Meghan beamed and smiled so broadly he felt the strength of it dazzle him like the sudden burst of the sun from behind a cloud.

"Mrs. Jolly also claimed Nell didn't visit them frequently right before her disappearance," she reminded him.

"Another issue to confront Reverend Jolly with." He grinned. "I shall look forward to that conversation."

The ride to the outer edges of the Great Swamp passed in conversation about the case, but all the while Gage was violently aware of the nearness of Bailey perched on the wooden seat beside him. Occasionally as the buggy lurched on the rutted road, her body swayed into him and he felt the thrill of her warmth and softness.

Suddenly, apropos of nothing, she asked, "Do you remember when I got caught in the storm?" She angled herself sideways on the seat facing him.

Gage flicked a look at her, but kept his eyes on the road. She didn't need to elaborate. He knew exactly what she meant, but shrugged anyway. "Which one of the dozens of hurricanes on the Carolina coast from June to November do you mean?" he joked.

Her expression was deadly serious. "I thought I was going to die," she murmured, her eyes huge and round and the color of a winter forest. "You saved me."

"How could I forget?" He forced a laugh. "I never did know how you got stuck out in that storm."

She turned forward and refused to meet his eyes. "I think I fell a little in love with you that day."

His heart jerked in his chest, he couldn't catch his breath, and his mouth turned dry as dust. His pulse raced as if he'd run a mile.

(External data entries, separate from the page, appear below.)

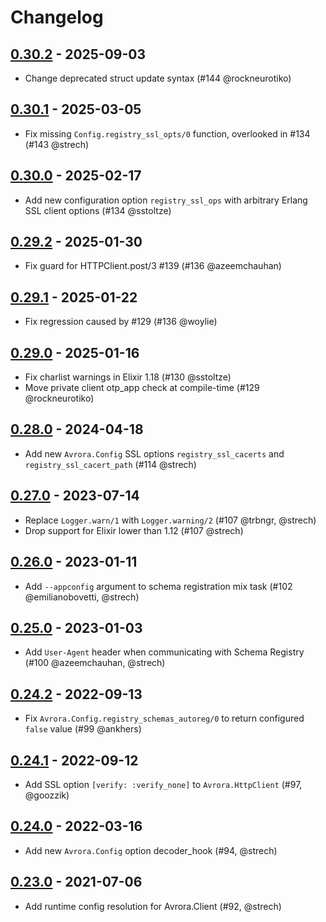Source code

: # Changelog

## [0.30.2] - 2025-09-03

- Change deprecated struct update syntax (#144 @rockneurotiko)

## [0.30.1] - 2025-03-05

- Fix missing `Config.registry_ssl_opts/0` function, overlooked in #134 (#143 @strech)

## [0.30.0] - 2025-02-17

- Add new configuration option `registry_ssl_ops` with arbitrary Erlang SSL client options (#134 @sstoltze)

## [0.29.2] - 2025-01-30

- Fix guard for HTTPClient.post/3 #139 (#136 @azeemchauhan)

## [0.29.1] - 2025-01-22

- Fix regression caused by #129 (#136 @woylie)

## [0.29.0] - 2025-01-16

- Fix charlist warnings in Elixir 1.18 (#130 @sstoltze)
- Move private client otp_app check at compile-time (#129 @rockneurotiko)

## [0.28.0] - 2024-04-18

- Add new `Avrora.Config` SSL options `registry_ssl_cacerts` and `registry_ssl_cacert_path` (#114 @strech)

## [0.27.0] - 2023-07-14

- Replace `Logger.warn/1` with `Logger.warning/2` (#107 @trbngr, @strech)
- Drop support for Elixir lower than 1.12 (#107 @strech)

## [0.26.0] - 2023-01-11

- Add `--appconfig` argument to schema registration mix task (#102 @emilianobovetti, @strech)

## [0.25.0] - 2023-01-03

- Add `User-Agent` header when communicating with Schema Registry (#100 @azeemchauhan, @strech)

## [0.24.2] - 2022-09-13

- Fix `Avrora.Config.registry_schemas_autoreg/0` to return configured `false` value (#99 @ankhers)

## [0.24.1] - 2022-09-12

- Add SSL option `[verify: :verify_none]` to `Avrora.HttpClient` (#97, @goozzik)

## [0.24.0] - 2022-03-16

- Add new `Avrora.Config` option decoder_hook (#94, @strech)

## [0.23.0] - 2021-07-06

- Add runtime config resolution for Avrora.Client (#92, @strech)

[0.30.2]: https://github.com/Strech/avrora/releases/tag/v0.30.2
[0.30.1]: https://github.com/Strech/avrora/releases/tag/v0.30.1
[0.30.0]: https://github.com/Strech/avrora/releases/tag/v0.30.0
[0.29.2]: https://github.com/Strech/avrora/releases/tag/v0.29.2
[0.29.1]: https://github.com/Strech/avrora/releases/tag/v0.29.1
[0.29.0]: https://github.com/Strech/avrora/releases/tag/v0.29.0
[0.28.0]: https://github.com/Strech/avrora/releases/tag/v0.28.0
[0.27.0]: https://github.com/Strech/avrora/releases/tag/v0.27.0
[0.26.0]: https://github.com/Strech/avrora/releases/tag/v0.26.0
[0.25.0]: https://github.com/Strech/avrora/releases/tag/v0.25.0
[0.24.2]: https://github.com/Strech/avrora/releases/tag/v0.24.2
[0.24.1]: https://github.com/Strech/avrora/releases/tag/v0.24.1
[0.24.0]: https://github.com/Strech/avrora/releases/tag/v0.24.0
[0.23.0]: https://github.com/Strech/avrora/releases/tag/v0.23.0
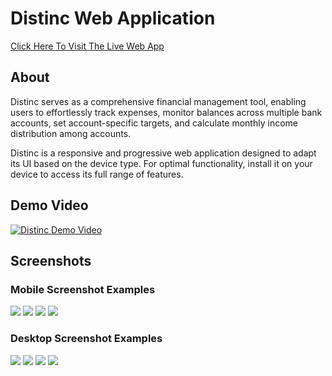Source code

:# Distinc Web Application

<a href="www.distinc.co.uk" target="_blank">
   Click Here To Visit The Live Web App 
</a>
<br>

## About

Distinc serves as a comprehensive financial management tool, enabling users to effortlessly track expenses, monitor balances across multiple bank accounts, set account-specific targets, and calculate monthly income distribution among accounts.

Distinc is a responsive and progressive web application designed to adapt its UI based on the device type. For optimal functionality, install it on your device to access its full range of features.

## Demo Video

<!-- TODO: Add the proper link to this video once I've made it and uploaded it to YouTube -->

<a href="https://www.youtube.com/" target="_blank">
    <img src="resources/readme/thumbnails/youtubeplaybtn.png" alt="Distinc Demo Video">
</a>

## Screenshots

### Mobile Screenshot Examples

<img src="resources/readme/screenshots/mobile/dashboard.png">
<img src="resources/readme/screenshots/mobile/distribute.png">
<img src="resources/readme/screenshots/mobile/settings.png">
<img src="resources/readme/screenshots/mobile/details.png">

### Desktop Screenshot Examples

<img src="resources/readme/screenshots/desktop/dashboard.png">
<img src="resources/readme/screenshots/desktop/distribute.png">
<img src="resources/readme/screenshots/desktop/settings.png">
<img src="resources/readme/screenshots/desktop/details.png">

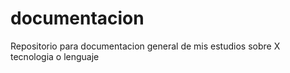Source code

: # documentacion
Repositorio para documentacion general de mis estudios sobre X tecnologia o lenguaje
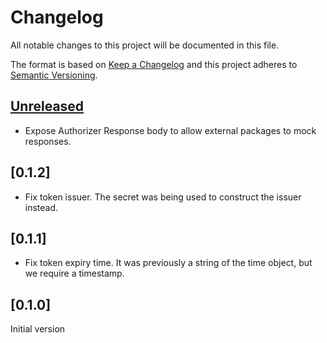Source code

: # Changelog

All notable changes to this project will be documented in this file.

The format is based on [Keep a Changelog](http://keepachangelog.com/en/1.0.0/)
and this project adheres to [Semantic Versioning](http://semver.org/spec/v2.0.0.html).

## [Unreleased](https://github.com/pusher/pusher-platform-go/compare/0.1.2...HEAD)

- Expose Authorizer Response body to allow external packages to mock responses.

## [0.1.2]

- Fix token issuer. The secret was being used to construct the issuer instead.

## [0.1.1]

- Fix token expiry time. It was previously a string of the time object, but we require a timestamp.

## [0.1.0]

Initial version
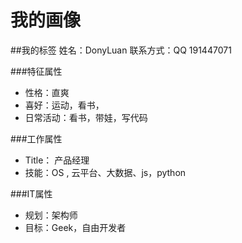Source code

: 
# 我的画像
##我的标签
姓名：DonyLuan   联系方式：QQ 191447071


###特征属性

- 性格：直爽
- 喜好：运动，看书，
- 日常活动：看书，带娃，写代码

###工作属性
- Title： 产品经理
- 技能：OS , 云平台、大数据、js，python





###IT属性
- 规划：架构师
- 目标：Geek，自由开发者
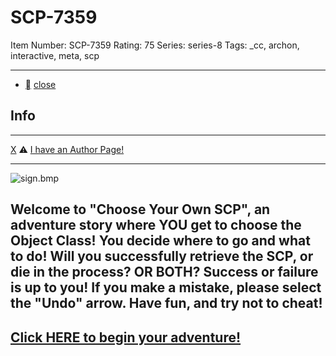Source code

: # SCP-7359
Item Number: SCP-7359
Rating: 75
Series: series-8
Tags: _cc, archon, interactive, meta, scp

---

  * [](javascript:;)
[close](javascript:;)
## Info
* * *
[X](javascript:;)
⚠️ [I have an Author Page!](https://scp-wiki.wikidot.com/mister-toasty)
* * *

![sign.bmp](https://scp-wiki.wdfiles.com/local--files/scp-7359/sign.bmp)
## Welcome to "Choose Your Own SCP", an adventure story where YOU get to choose the Object Class! You decide where to go and what to do! Will you successfully retrieve the SCP, or die in the process? OR BOTH? Success or failure is up to you! If you make a mistake, please select the "Undo" arrow. Have fun, and try not to cheat!
## [Click HERE to begin your adventure!](https://scp-wiki.wdfiles.com/local--files/scp-7359/Choose%20Your%20Own%20SCP_.html)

A girlhood crush, he warned himself, hero worship very natural under the circumstances. It meant nothing to either of them now.

Nothing at all.

 

 

 

 

Chapter 26

 

They rode some time in silence while the lush foliage gave way to the marshy land that began the Great Dismal Swamp. Although the Swamp remained undrained in spite of plans to the contrary, evidence of logging activity surrounded them.

"Papa says a thousand runaway slaves hid out here during the War," Bailey commented.

Gage nodded. "Hard living in there. The Swamp shacks are very primitive."

"It's difficult to believe they could've survived at all, especially with slave traders hunting them."

Gage hawed to his horse and circled around a clearing off the road. "The buggy wheels will sink in this muck."

"What do you hope to find here?"

He looked around at the remote mystery of the surrounding acreage, the dark density of the Swamp. "I don't know, Bailey."

"If you didn't expect to find any evidence, why did we make the journey?" She made the comment sound like a challenge.